# WRITTEN INSTRUCTION A
For the essay below about a sleepless night and a private fantasy, decide whether each statement agrees with it: (i) the father took the narrator into the park between one and two a.m.; (ii) at twenty, the narrator repeats the gesture out loud in the courtyard; (iii) the marshmallow by the fire was strawberry and vanilla. Answer yes or no for each, quoting the essay's deciding words.
# WRITTEN INSTRUCTION B
Reproduce the stretch of the essay below about a sleepless night and a private fantasy from "Later, beside the" through "solid or reciprocal.", word for word.
# WRITTEN INSTRUCTION C
Take the essay below about a sleepless night and a private fantasy further, beginning right after its last sentence.
──────── TEXT PROVIDED ────────
When I was younger, my father drove me deep into a national park in the middle of the night—somewhere between one and two a.m.—because I couldn’t sleep. I suffered from a kind of insomnia that felt more like a quiet haunting. When we got there, he smiled and told me to yell. Just scream. As loud as I wanted. So I did. I was surrounded by hectares of bushland and dark trees, the quiet static chirping of insects folding into the silence. My nose was red, inflamed; my eye sockets dry with tears already shed. I remember how my fists balled up—not in fury, exactly, but with the kind of ancient tension that doesn’t know where else to go. My voice cracked against the cold night air, pushing out into the emptiness, into nothing.
Now, at twenty, I find myself pacing my courtyard, mimicking the gesture, only silently. I feel humiliated by it—by myself, by this pitiful repetition. And by my hamartia: the terrible, private flaw of never being able to feel satisfied.
Earlier that day I’d been visiting the cows and sheep behind the electrified fences along the main road through Noble Hills. I thought about lying down in the grass, wondering if they’d approach me. I wasn’t after anything profound—I just wanted, briefly, to feel part of a story I’d invented. The right playlist, the right breeze, the right angle of sunlight. I imagined I was in a getaway car, blood smeared across my shirt in Pollock streaks, someone next to me in the driver's seat. I couldn’t picture his face. My mind offered no photograph, no silhouette that held. I decided this was one of fantasy’s bitter laws: when they turn to face you, there’s nothing there—just a blur of longing shaped by lack.
Later, beside the fire, I watched powdered sugar fall from a marshmallow and dust the sleeve of my hoodie. Strawberry and vanilla, speared on a metal stick. I started to cry, not dramatically, just enough. Enough to notice that so much of what I’d been holding onto was make-believe. Not just the image of him, but the scaffolding around it—the imagined conversations, the roles I’d assigned us, the atmosphere. A deeply constructed fiction. It’s embarrassing, in retrospect, how easily I disappeared into it. How far I’d let myself drift from anything solid or reciprocal.
──────── INFORMATION SHOWN ────────
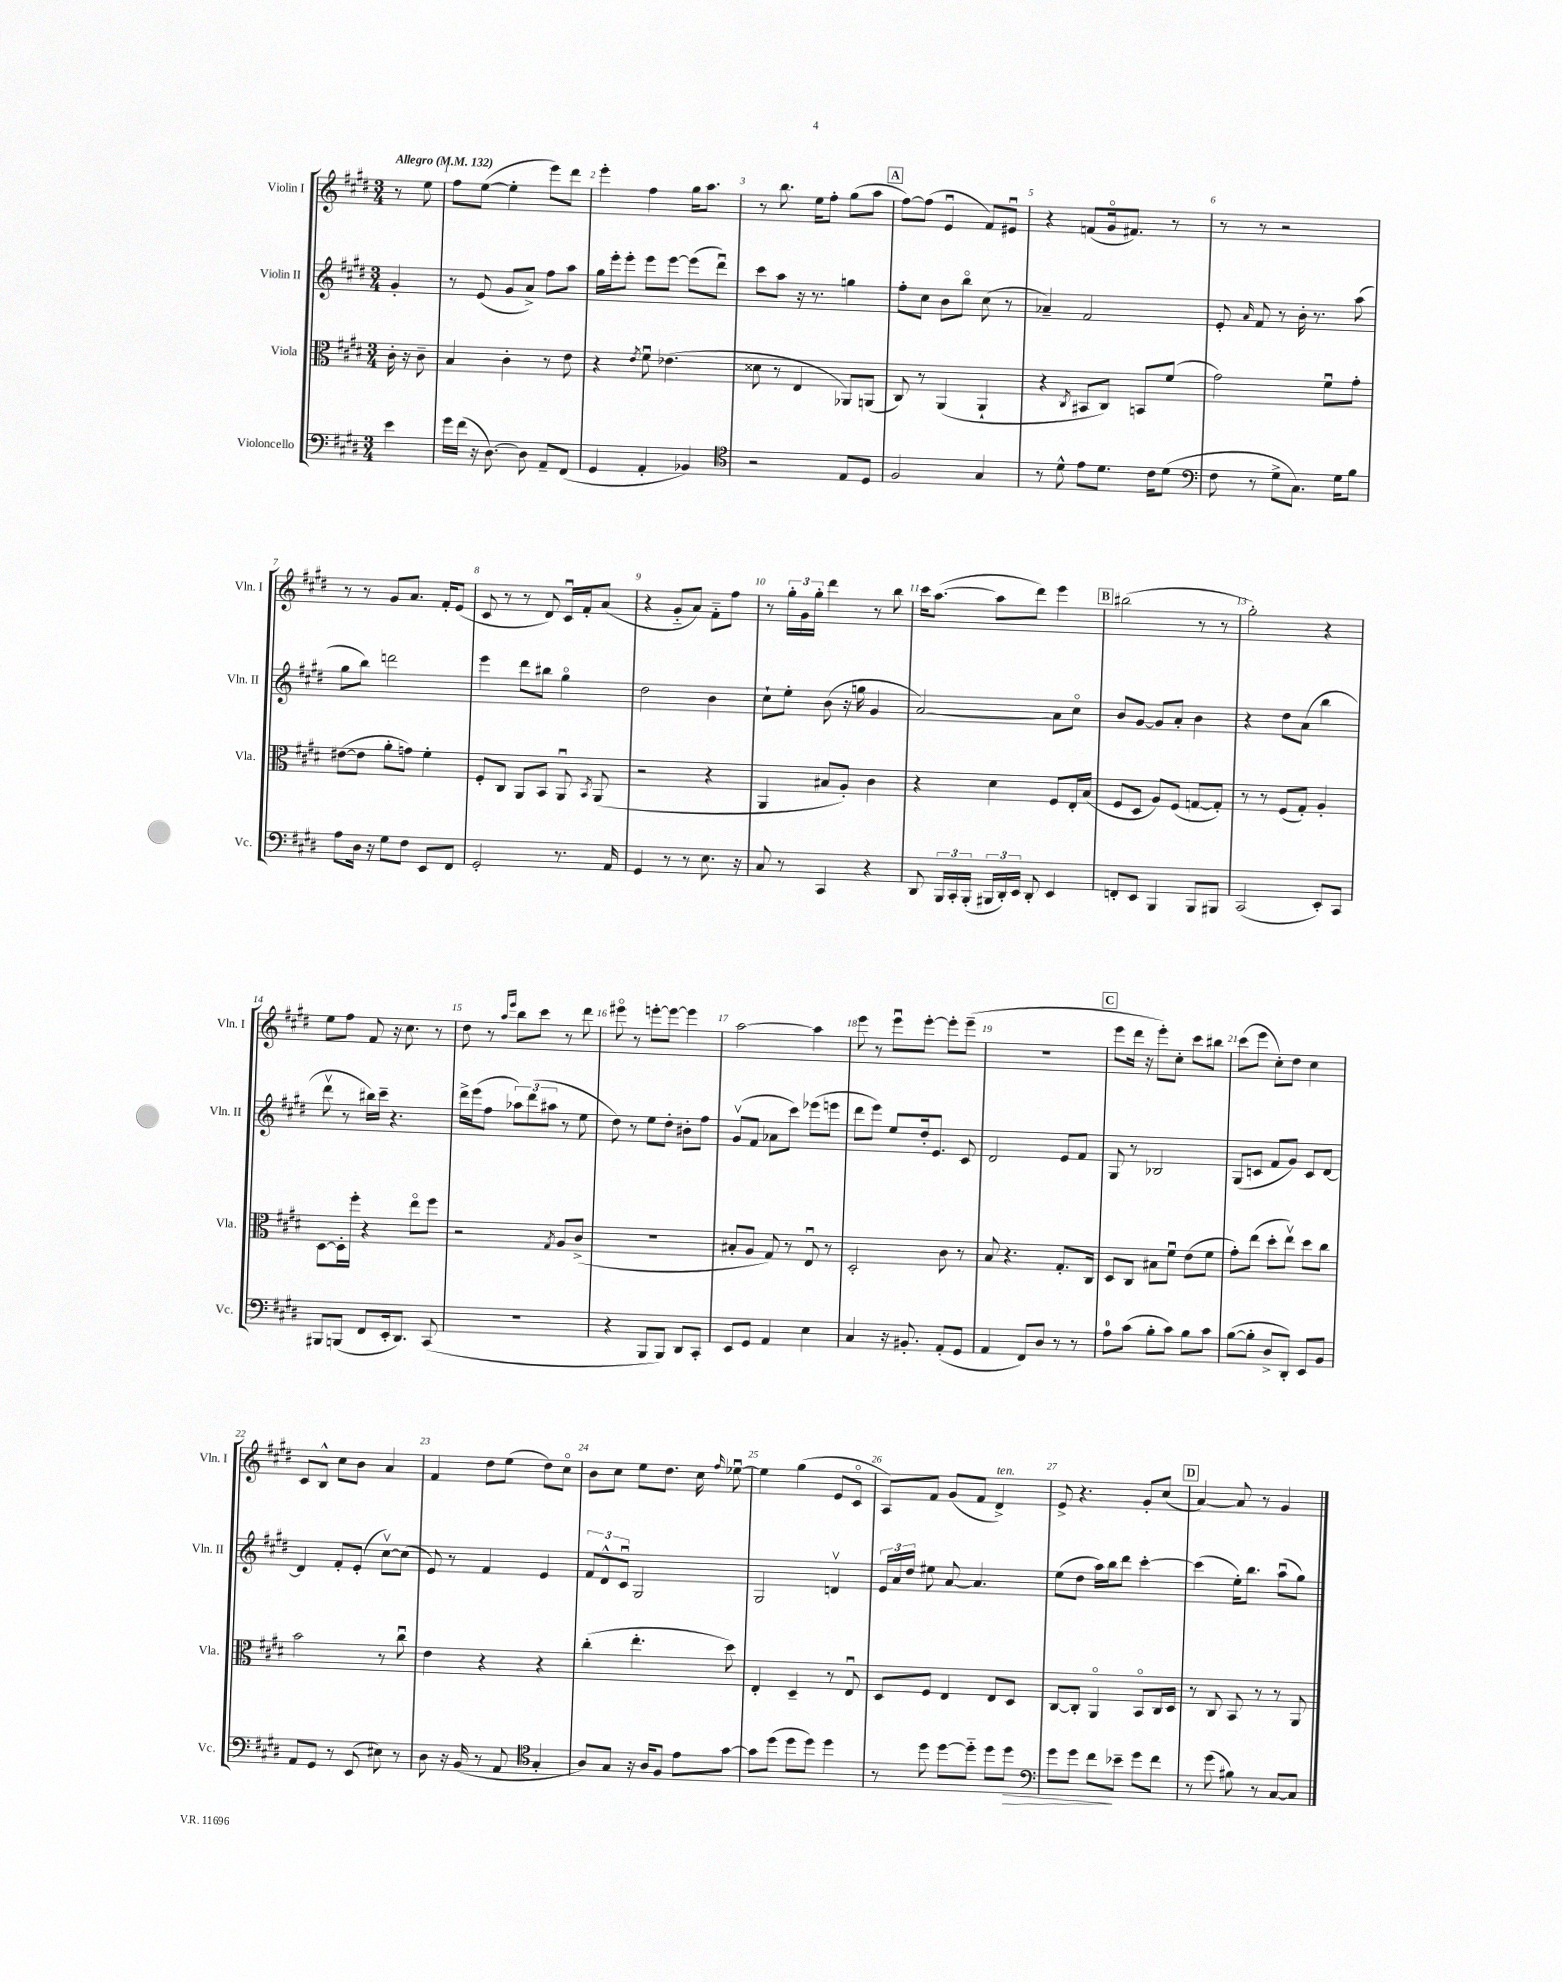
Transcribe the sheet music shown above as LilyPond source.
────────
# TASK OUTPUT A
(i) Yes: "somewhere between one and two a.m."
(ii) No: "mimicking the gesture, only silently"
(iii) Yes: "Strawberry and vanilla, speared on a metal stick."

# TASK OUTPUT B
Later, beside the fire, I watched powdered sugar fall from a marshmallow and dust the sleeve of my hoodie. Strawberry and vanilla, speared on a metal stick. I started to cry, not dramatically, just enough. Enough to notice that so much of what I’d been holding onto was make-believe. Not just the image of him, but the scaffolding around it—the imagined conversations, the roles I’d assigned us, the atmosphere. A deeply constructed fiction. It’s embarrassing, in retrospect, how easily I disappeared into it. How far I’d let myself drift from anything solid or reciprocal.

# TASK OUTPUT C
So I said something. I know we weren’t ever official but that didn't matter. There was suggestion. A rhythm in the messages, a slight shift in tone, a hope I shouldn’t have let root. Saying something filled me with guilt. Not because I didn’t care. I cared so much I wanted to make sure I didn’t poison the ground. I needed time to figure out what’s real and what’s just a story I tell myself to feel safe. I needed to stop assigning myself roles I never actually wanted. Roles that made me feel “better”—stronger, in control, desirable—but that left me exhausted and hollow.
And I hadn’t even noticed the caterpillars.
When they come, the garden doesn’t die. But you can’t pretend they’re not there. You have to wait it out. There’ll be a cold morning—fingers gloved, slightly numb—when you go out and start picking them off the undersides of the basil leaves, where they twitch in their sleep. You rebuild from there. Leaf by leaf.
None of this means I don’t care about him. It’s the opposite. I care so much it hurts. I just didn’t want things built on false dynamics. On implication. On timelines that only exist in our thoughts. I didn’t want to become someone’s mirror, or monument, or mistake. But still, I kept doing it—pushing myself to say something clever, to make a gesture, to embody something I thought might get a response. And then—God—it’s humiliating to admit, but I’d judge his responses. Rank them. Compare them to the weight of what I gave, and feel this awful, hollowed-out thing inside me.
To say any of this out loud feels like a confession. Like a crime. Like I'm owning up to being the person I never wanted to be: someone who is never satisfied. Someone who hurts others just by existing at full volume.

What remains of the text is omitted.